What are you doing when he is watching TV/playing on the Wii?
Could you do something manual in the same room as the TV that he may end up joining in on or even doing on his own? Eg start a big jigsaw puzzle (we always had one on the go in our house on a board on the table so it could be moved easily when we were eating).
You're the parent, hellraiser. You need to take control back.
There's no harm in a bit of TV every day. But he needs to balance it. Maybe a bit of bargaining is called for; you can have one hour on the Wii if you go outside and play for an hour first.
He seems to make friends easily and is generally quite popular at school and does love having a mate back after school.
I do try and arrange this as much as possible but its not always possible and there is still too much time where he is on his own and sinks into the couch on his wii watching telly.
I do detect that he is afraid of clubs but he has never had a problem with going to school and has always loved his mates.
you need to turn it OFF
is his dad there all the time? could you turn it OFF until his dad comes home and then they can watch/play together?
Hmm. Must be too many home comforts then. Can you go somewhere straight after school and not go home until the activity has finished? A bit of time away from people is nice but not all the time, it's not healthy.
avenanap hijack- where does your ds go fencing? My friends ds wants to go.
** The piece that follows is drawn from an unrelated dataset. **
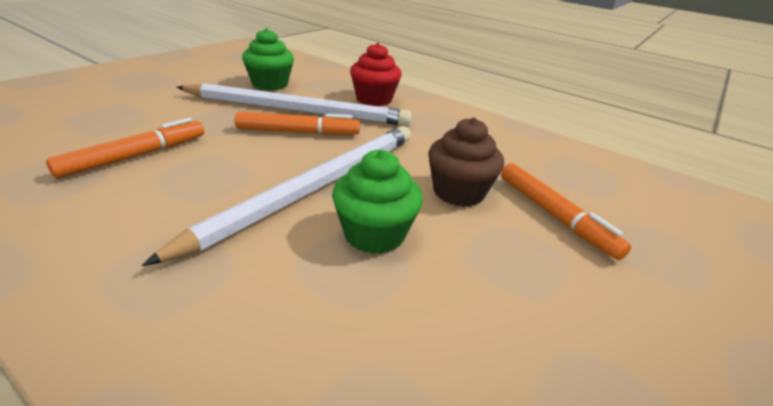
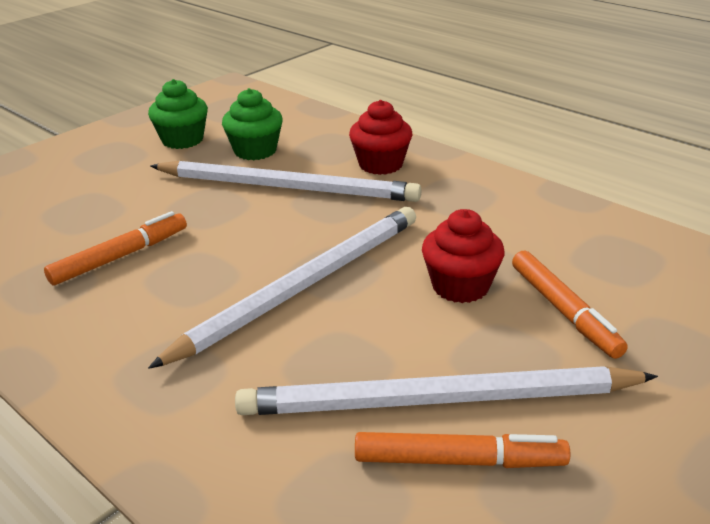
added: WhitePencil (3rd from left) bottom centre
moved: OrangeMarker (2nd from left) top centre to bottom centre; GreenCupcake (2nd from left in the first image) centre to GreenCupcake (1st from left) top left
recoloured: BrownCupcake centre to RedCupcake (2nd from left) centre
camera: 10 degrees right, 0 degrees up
They live between derby and notts.
Ohh, they have a club in Mickelover on a saturday morning. www.foiledagain.co.uk/equipment.php
The teachers are very good and very patient. They only have the gym during term time though so we have not been able to go since before the summer.
Thanks, I'll let her know. Her ds is only just turned 7 but he has wanted to do it for ages. I'm sure he will still be interested next year.
get rid of Wii
telly only at w/e
sort out two nights a week activity (get a list of all local clubs and choose two- see if you can find a friend who wants to go with him)
try and befriend one of the kid's on the street's parents and get them round for tea, then out on the street together
get a friend or two back after school (maybe make it a regular thing)
Have a night a week where he chooses the food and does the cooking
choose a few things you like doing together jigaws/games/crafty stuff
get him a few projects on the go: building a rocket/writing a book/doing some gardening
goodluck- my DSS is in a similar situation adn I find it quite sad to see the amount of time he is on his computer now
They only take them from 8 because it can be dangerous, something to do with their insurance.
Maybe he's a bit shy about marching up to a bunch of kids playing out who he doesn't know that well? I mean, lots of adults would be nervous about barging into an established group. Perhaps, as someone said, you need to invite ONE boy who plays out round for tea - find out who the mothers are - so ds knows one of them and feels more confident about joining the group.
I have an only ds, too, and it does worry me that he's on his own too much. So I invite friends back from school at least twice a week, plus he does a music class with a group of kids on Saturdays, and I've managed to encourage a few children in our road to play out - lots of talking to their mothers and saying, do you think this would be a good idea?